Taxonlinks_OBO2TabDel.pl
Input: TaxonGOLinksFile.obo (File containing same stanzas but with extraneous information stripped out, as below)
Output: TaxonGOLinksTabDelimited.txt (Tab-delimited version of the same.)
Converts the file of minimalist taxon-linked GO terms to tab-delimited format.
[Term] id: GO:0048749 name: compound eye development relationship: only_in_taxon NCBITaxon:33392 ! Endopterygota
becomes:
GO:0048749 compound eye development only_in_taxon Endopterygota NCBITaxon:33392
Once created, commit the output files to cvs.
Taxonlinks_TabDel2OBO.pl
Input: TaxonGOLinksTabDelimited.txt (Tab-delimited version of the GO terms with links to taxon terms.)

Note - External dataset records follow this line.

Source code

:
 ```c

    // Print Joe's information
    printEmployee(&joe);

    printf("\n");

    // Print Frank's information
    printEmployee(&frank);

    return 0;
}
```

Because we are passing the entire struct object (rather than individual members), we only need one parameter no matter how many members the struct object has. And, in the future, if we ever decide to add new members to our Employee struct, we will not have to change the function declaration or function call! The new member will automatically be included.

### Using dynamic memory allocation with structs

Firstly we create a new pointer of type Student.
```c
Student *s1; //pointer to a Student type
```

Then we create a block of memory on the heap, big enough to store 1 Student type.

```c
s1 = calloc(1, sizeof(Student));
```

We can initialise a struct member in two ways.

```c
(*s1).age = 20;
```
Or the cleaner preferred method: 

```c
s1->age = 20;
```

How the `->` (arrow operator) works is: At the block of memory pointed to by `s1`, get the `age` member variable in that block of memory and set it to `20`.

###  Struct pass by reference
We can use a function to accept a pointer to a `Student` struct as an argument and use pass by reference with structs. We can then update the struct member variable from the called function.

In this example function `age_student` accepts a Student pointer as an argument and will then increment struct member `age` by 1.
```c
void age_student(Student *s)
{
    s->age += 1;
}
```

Output: RegeneratedTaxonGOLinks.obo (OBO format version of the same, with only_in_taxon and never_in_taxon relationship Typedef stanzas added.)
GO:0048749 compound eye development only_in_taxon Endopterygota NCBITaxon:33392
becomes:
[Term] id: GO:0048749 name: compound eye development relationship: only_in_taxon NCBITaxon:33392 ! Endopterygota
Once created, commit the output files to cvs.